In his Oscar-winning performance, Matthew McConaughey plays electrician and activist Ron Woodroof, a sex addict, racist, and homophobe, but his transition and change in views truly sell McConaughey’s performance.
Diagnosed with HIV with only 30 days left to live, Woodroof tries to find a cure and, in doing so, creates a group that will help treat other HIV diagnosed patients. That group’s name: The Dallas Buyers Club.
Throughout this two-hour run time, you see McConaughey’s acting levels reach new and unknown heights that are absolutely incredible. Every scene of his are beautifully and painfully engineered.

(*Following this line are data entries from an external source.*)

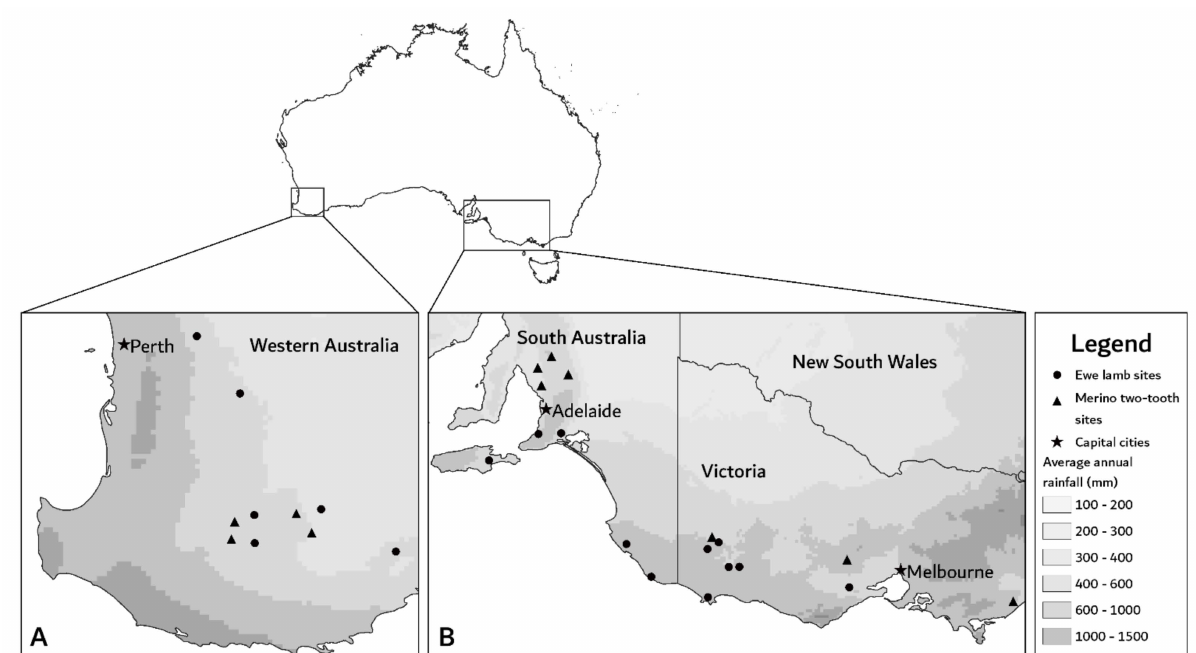
Figure 1. Approximate location of each farm where maiden ewes were monitored in ( A ) Western Australia and ( B ) South Australia and Victoria. Data for average annual rainfall was sourced from Australian Government Bureau of Meteorology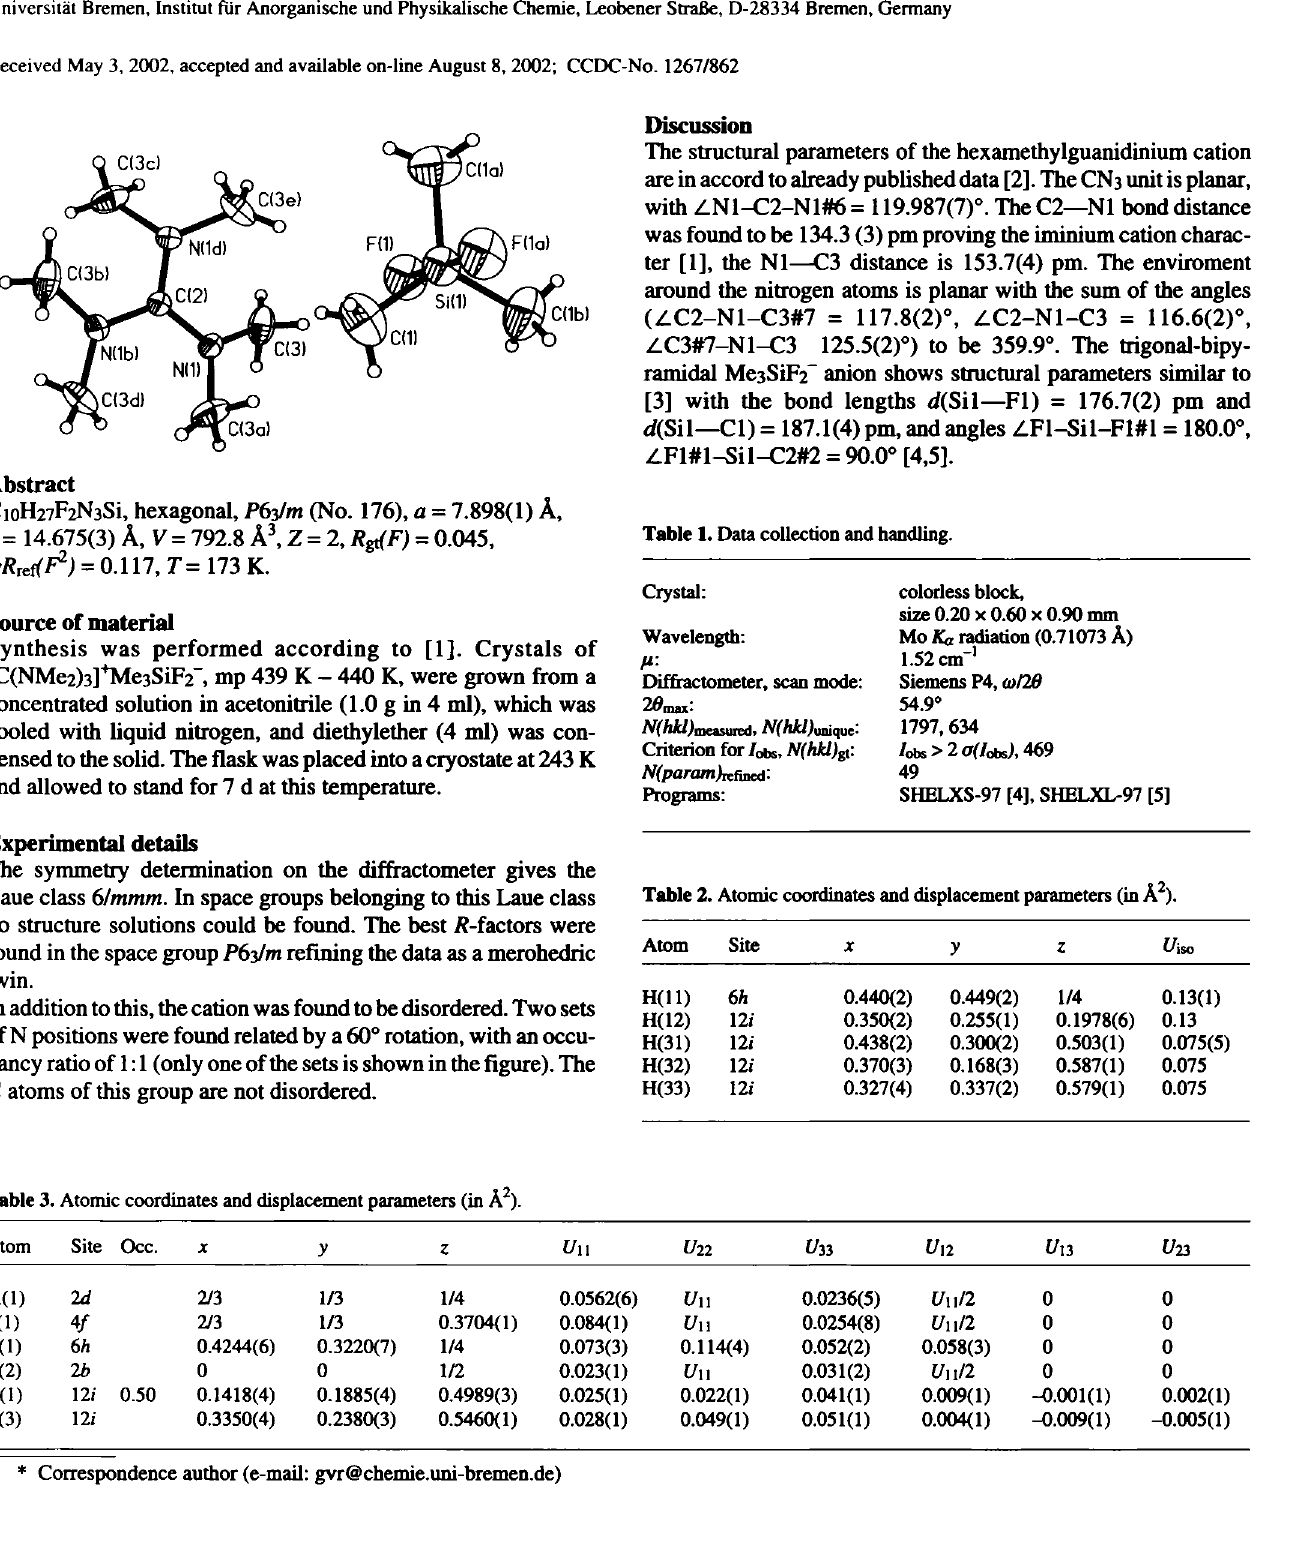
Table 3. Atomic coordinates and displacement parameters (in Â 2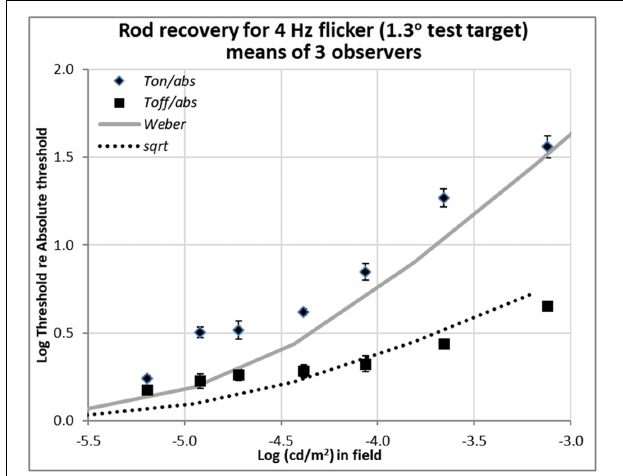
FIGURE 4 | Plots of relative rod thresholds, Ton/Tabs and Toff/Tabs , for perceiving 4 Hz flicker in a larger test target (1.3 ◦ ). Thresholds were averaged over three observers and are plotted as a function of log(cd/m 2 ) in the background field.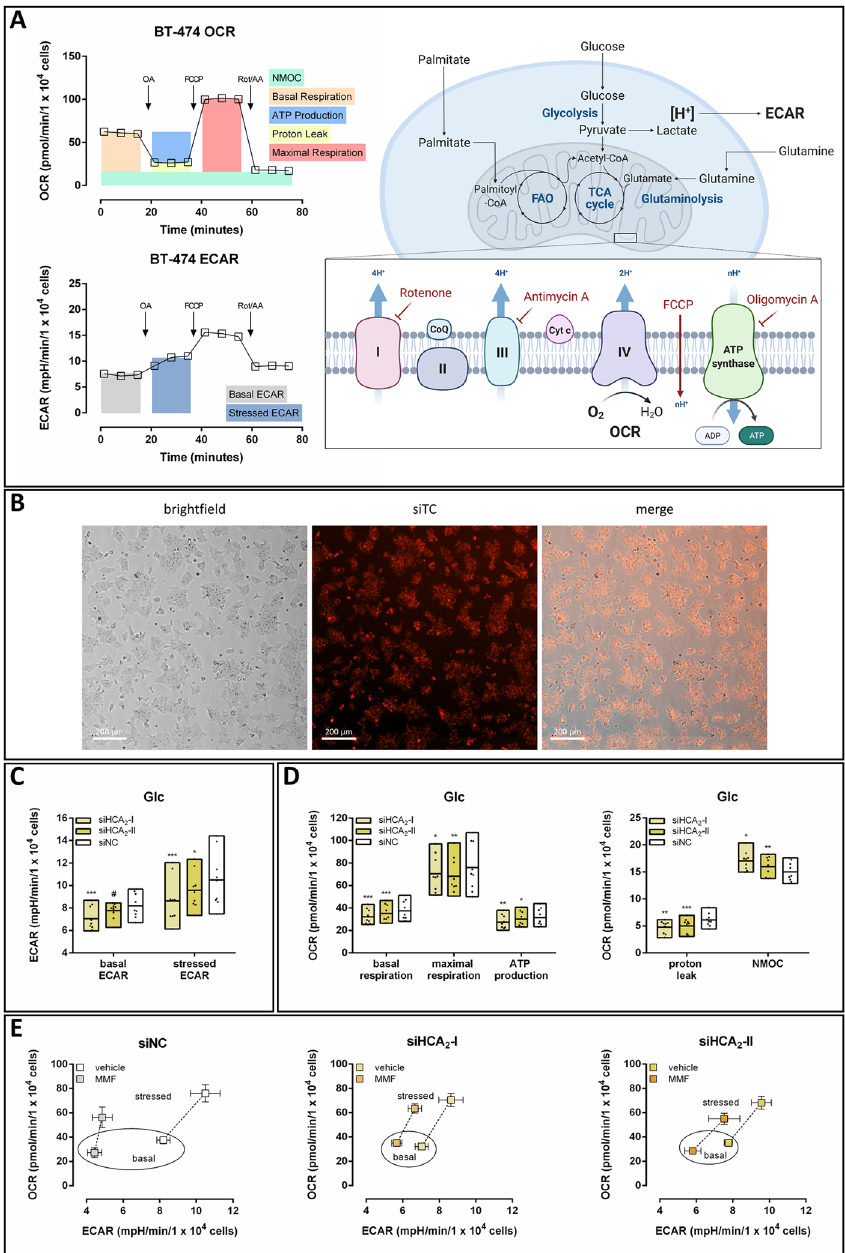
Fig. 1 Knockdown of HCA was accompanied by a decrease in mitochondrial respiration and ECAR in BT-474 cells with glucose as the only 2 energy substrate. A The oxygen consumption rate (OCR) and extracellular acidification rate (ECAR) of BT-474 cells were measured using a Sea- horse XFe96 Analyzer. With the help of specific inhibitors of the electron transport chain, different parameters of mitochondrial respiration and non-mitochondrial oxygen consumption (NMOC) were determined. B BT-474 cells were transfected with fluorescently labeled siRNA (siTC), and images were taken 24 h after transfection to determine siRNA transfection efficiency. C–E 24 h after BT474 cells were transfected with siNC or two different HCA -specific siRNAs (siHCA -I; siHCA -II), OCR and ECAR were measured in the presence of glucose (Glc). Knockdown of 2 2 2 HCA caused a decrease in C ECAR as well as D basal and maximal respiration, oxygen consumption coupled to ATP production and proton 2 leak. E The metabolic phenotype and potential (dotted line) of BT-474 cells were determined in the absence and presence of the HCA ago- 2 nist monomethyl fumarate (MMF). Stimulation with MMF caused an HCA -dependent shift to a less energetic phenotype. Data are shown as 2 mean ± SEM ( A , E ) or floating bars (min to max; C , D ) of three time points of three independent experiments, each carried out in six technical replicates. Statistical analyses were performed using repeated measures one-way ANOVA. # P ≤ 0.1; *P ≤ 0.05; **P ≤ 0.01; ***P ≤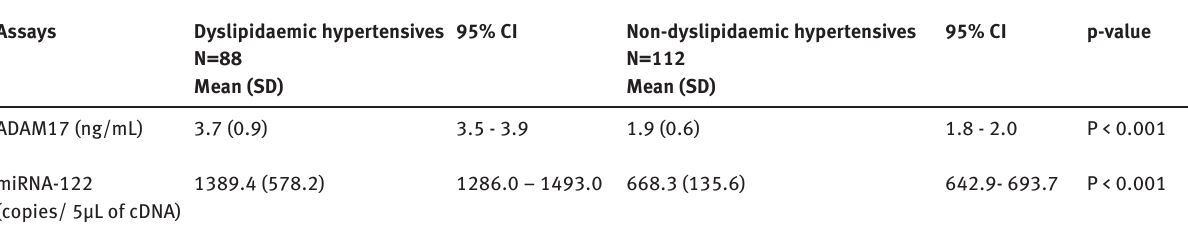
Table 3: Assay Values of Dyslipidaemic and Non-dyslipidaemic Hypertensive. Dyslipidaemic hypertensives had significantly higher values of miRNA-112 and ADAM17 when compared with non-dyslipidaemic hypertensives.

The first 10 minutes set an unbelievably high bar in terms of the performance from one of the greatest actors working today. The first 10 minutes alone would be Oscar-worthy.
Some of McConaughey’s stand-out scenes portraying Woodroof included: Praying in the strip club (which really showed the breakdown of his character) and breaking down in the car. Both of those scenes showcase the pain and suffering of what McConaughey went through when portraying this character on the big screen, as well as the effect everything had on Ron Woodroof in real life.
Matthew McConaughey’s outbursts during the movie lifted his performance and it really showed where he took his character. His performance in Dallas Buyers Club was phenomenal and is arguably some of the best acting you’ll ever see.
Twenty years before Dallas Buyers Club, McConaughey played David Wooderson whose first words in the move are “Alright, Alright, Alright.” Wooderson is your typical cool party boy who likes to drink, play pool and smoke weed.
He was basically living the life in this Richard Linklater movie. What I love about McConaughey’s performance is some of — if not, all of — his scenes were so casual. It almost seemed as if he had fun playing Wooderson.
Even though Dazed and Confused was years before Dallas Buyers Club, it was completely different to see McConaughey in this kind of role. David Wooderson was a great character to perform, I think the dialogue and how great he delivered it helped with that.
Going from a comedy character to a more serious character between the two movies, I’ve reviewed of McConaughey’s, it just makes me think that he is such a talented and diverse actor. He is surely one of the great working actors today.